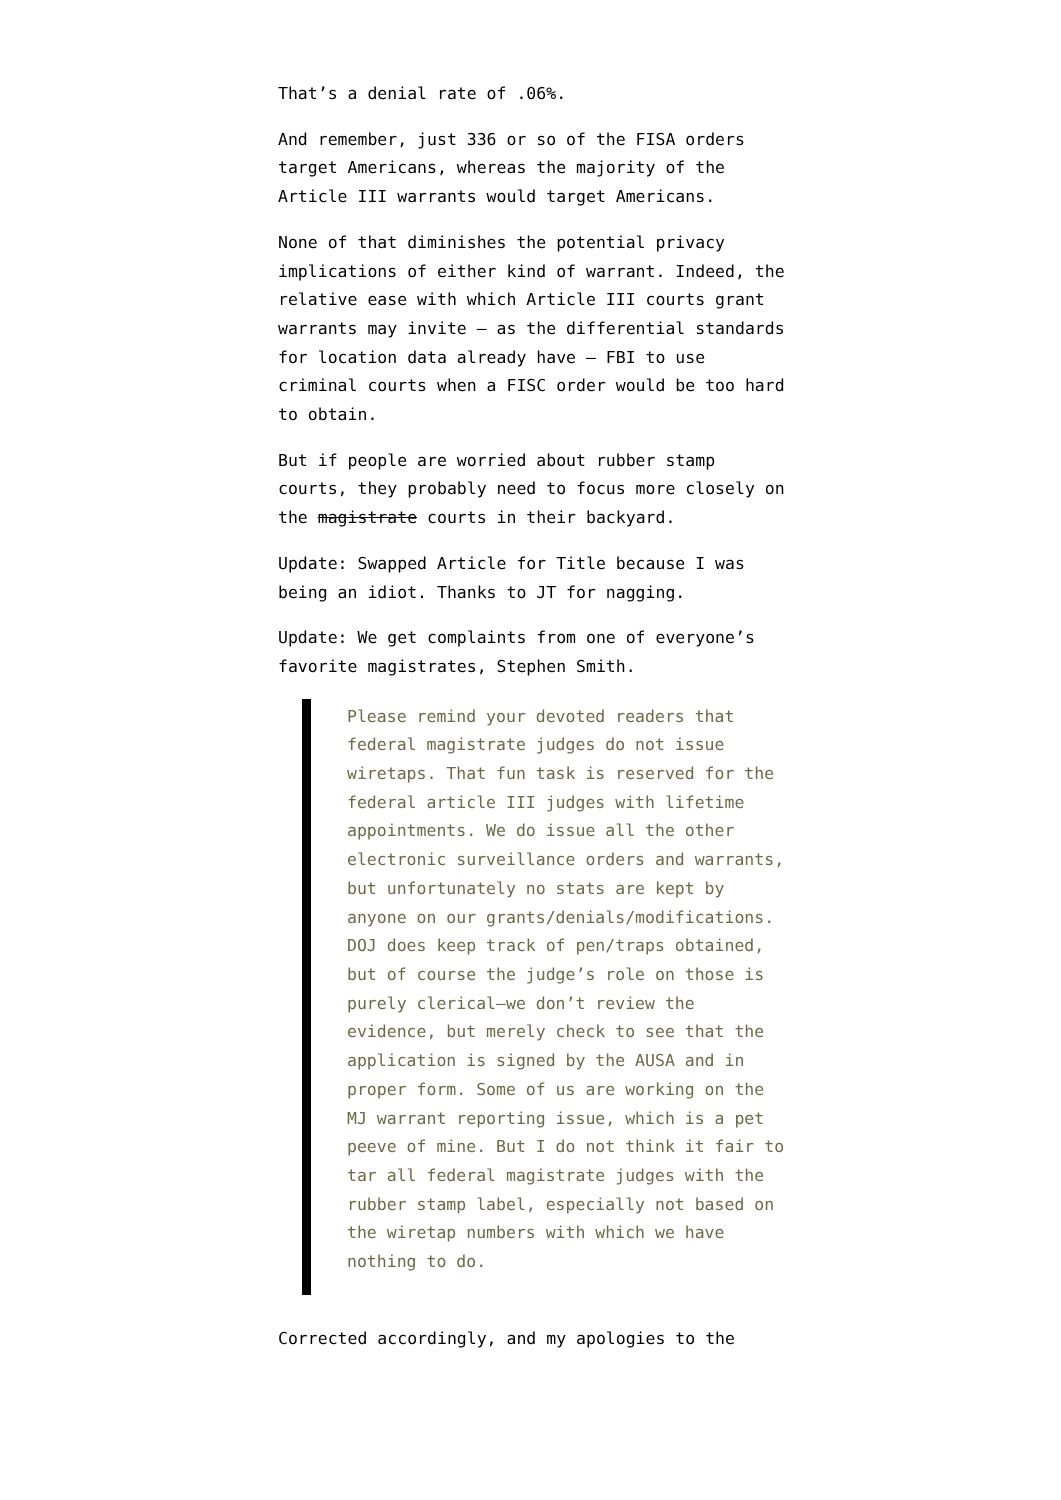That’s a denial rate of .06%.
And remember, just 336 or so of the FISA orders target Americans, whereas the majority of the Article III warrants would target Americans.
None of that diminishes the potential privacy implications of either kind of warrant. Indeed, the relative ease with which Article III courts grant warrants may invite — as the differential standards for location data already have — FBI to use criminal courts when a FISC order would be too hard to obtain.
But if people are worried about rubber stamp courts, they probably need to focus more closely on the magistrate courts in their backyard.
Update: Swapped Article for Title because I was being an idiot. Thanks to JT for nagging.
Update: We get complaints from one of everyone’s favorite magistrates, Stephen Smith.
Please remind your devoted readers that federal magistrate judges do not issue wiretaps. That fun task is reserved for the federal article III judges with lifetime appointments. We do issue all the other electronic surveillance orders and warrants, but unfortunately no stats are kept by anyone on our grants/denials/modifications. DOJ does keep track of pen/traps obtained, but of course the judge’s role on those is purely clerical—we don’t review the evidence, but merely check to see that the application is signed by the AUSA and in proper form. Some of us are working on the MJ warrant reporting issue, which is a pet peeve of mine. But I do not think it fair to tar all federal magistrate judges with the rubber stamp label, especially not based on the wiretap numbers with which we have nothing to do.
Corrected accordingly, and my apologies to the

TRY IT:
In the entries above, the lines from the one bearing "None of that" up to and including the one bearing "Update: We get" should be transcribed exactly; no other line is wanted.

TASK ANSWER:
None of that diminishes the potential privacy implications of either kind of warrant. Indeed, the relative ease with which Article III courts grant warrants may invite — as the differential standards for location data already have — FBI to use criminal courts when a FISC order would be too hard to obtain.
But if people are worried about rubber stamp courts, they probably need to focus more closely on the magistrate courts in their backyard.
Update: Swapped Article for Title because I was being an idiot. Thanks to JT for nagging.
Update: We get complaints from one of everyone’s favorite magistrates, Stephen Smith.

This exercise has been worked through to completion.